Waspada Hujan Lebat

Artikel () 22 Oktober 2020 10:46:29 WIB


Harian Kompas edisi 20 Oktober 2020 dalam salah satu halamannya menurunkan tulisan dengan judul, “Waspadai Curah Hujan Lebat Sepekan Mendatang”. Di awal paragraf tertulis agar masyarakat waspada terhadap bencana hidrometeorologi. Hujan lebat disertai angin kencang diramalkan akan terjadi dalam seminggu ke depan. 

Bencana hidrometereologi contohnya adalah banjir dan tanah longsor. Berdasarkan data BNPB (Badan Nasional Penanggulangan Bencana), 99 persen bencana yang ada saat ini merupakan bencana hidrometeorologi yang diperkirakan akan menjadi ancaman hingga akhir 2020. 

Jika melihat rekap jumlah bencana yang terjadi di Indonesia bencana yang sering terjadi adalah banjir (829 kejadian), putting beliung (640 kejadian) dan tanah longsor (416 kejadian). Meskipun Sumbar sering disebut sebagai supermarket bencana ternyata bukan merupakan provinsi yang paling sering mengalami bencana. 

Adapun provinsi yang paling sering mengalami kejadian bencana adalah Jawa Barat (426), Jawa Tengah (390), Jawa Timur (328), Aceh (224), Sulawesi Selatan (105). Sumbar sendiri sebanyak 91 kejadian bencana. 

Kembali ke masalah kewaspadaan terhadap hujan lebat yang akan turun, maka salah satu cara untuk mengantisipasi adalah melihat langit di pagi hari. Jika awan sudah banyak di sebelah timur, maka hujan lebat di hulu sungai akan terjadi dan siap-siap jika ternyata arus sungai cukup deras. Karena akan menggenani daerah sekitar yang dilalui arus tersebut. 

Atau, jika mendung cukup lama dan suhu terasa panas, kemungkinan akan turun hujan cukup lama. Waspadai hujan yang turun sore hingga malam atau yang turun malam hingga pagi. Karena kondisi malam hingga pagi jika terjadi banjir biasanya sulit diantisipasi. 

Selain bencana berupa curah hujan lebat, tak kalah mengerikannya adalah kekeringan. Wilayah yang diramalkan akan mengalami kekeringan hidrometereologis adalah sebagian Nusa Tenggara Timur, Nusa Tenggara Barat, Sulawesi Selatan dan Maluku. 

Beberapa wilayah di NTT dan NTB tercatat 60 hari tanpa hujan. Antisipasi untuk daerah seperti ini adalah penyiapan tangka air bersih, pompa air, memanen air hujan, memanfaatkan air limbah rumah tangga yang masih bersih. 

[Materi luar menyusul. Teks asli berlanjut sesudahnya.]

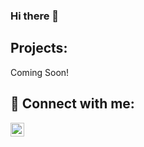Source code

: ### Hi there 👋
## Projects:
Coming Soon!

<h2> 🤳 Connect with me:</h2>

[<img align="left" alt="Lucas Fagundo | LinkedIn" width="22px" src="https://cdn.jsdelivr.net/npm/simple-icons@v3/icons/linkedin.svg" />][linkedin]

[linkedin]: https://linkedin.com/in/lucas-fagundo
<!---
LFagundo5/LFagundo5 is a ✨ special ✨ repository because its `README.md` (this file) appears on your GitHub profile.
You can click the Preview link to take a look at your changes.
--->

Jika melihat risiko terjadinya kekeringan hidroneteorologis, nampaknya curah hujan lebat harus “disyukuri”. Karena hidup tanpa air pasti jauh lebih menyusahkan dibanding kelebihan air. Setidaknya ini menurut pendapat saya pribadi. 

Semoga kita bisa mengantisipasi datangnya curah hujan lebat yang berpotensi menimbulkan banjir hingga longsor. Karena hal ini sebenarnya bisa diamati secara alami sehingga bisa dilakukan antisipasi lebih cepat dan komprehensif. (efs)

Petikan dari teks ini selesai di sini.